At paragraph 27 of its decision, the Authority accepts the claim set out in the applicant’s father’s statement regarding restrictions, harassment and checking to which Tamil fishermen were subject to. At paragraph 28 of its decision, the Authority notes that notwithstanding the general atmosphere of suspicion, the harassment, disappearances, questioning and other like treatment by security forces, nothing happened to the applicant. The Authority considered the claim that the applicant’s smuggling activities may be the subject denunciation by people in his village to the authorities was speculative.
At paragraph 29 of its decision, the Authority notes that the applicant made a new claim that he been staying in other places and that he had been asked to come to the police station and when he went, police warned him to be careful and not to come to the station in future, as the SLA had taken others, they may take him as well. The Authority considered this claim to be implausible.
Paragraphs 30 to 31 of the Authority’s decision deal with the claim in relation to the ammunition found near their house. The Authority noted there continued to be reports of weapons caches being found by Sri Lankan authorities in the north of the country. The Authority noted that there was no credible evidence before it to suggest that ammunition was found either near the applicant’s home, or on their family property. The applicant’s evidence was that ammunition had been found close to the village library, which is about 750 to 800 metres from their house.
The Authority did not consider it plausible that authorities would target the applicant or seek to prosecute him for a weapons cache found in the village up to 800 metres from his home. If, as the applicant’s claimed, a second weapons cache was found on his family property, the Authority would have expected members of the family to have been questioned about it. No such claim has been made. The Authority was not satisfied that ammunitions or weapons were found near or on the applicant’s family property in 2016 and again in 2017.
At paragraph 32 of its decision, the Authority was prepared to accept that the applicant’s sister was raped by a member of the Sri Lankan security forces. The Authority was not satisfied however, that this had relevance to the applicant’s claims for protection.

-- -- --

▸ Exercise:
Which paragraphs of the Authority's decision are cited in the text on the applicant's protection claims?

▸ Source data:
-- -- --

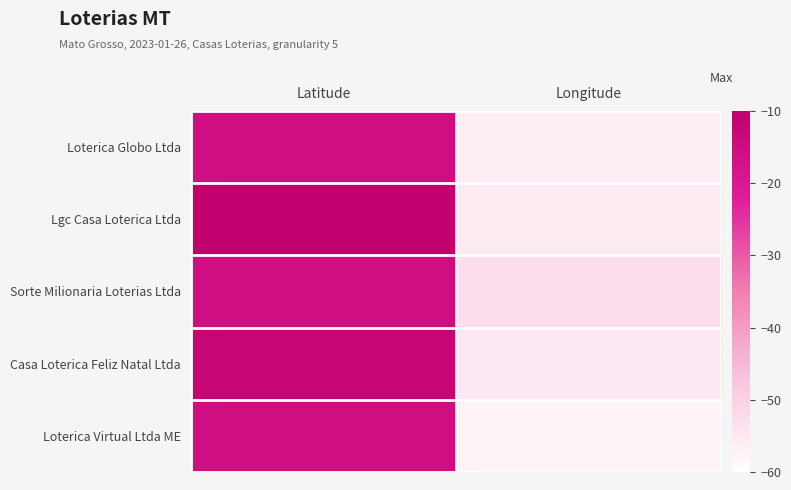

What is the total value across all series at Latitude?

-69.5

-- -- --

▸ Solution below:
Paragraph 27, paragraph 28, paragraph 29, paragraphs 30 to 31, and paragraph 32.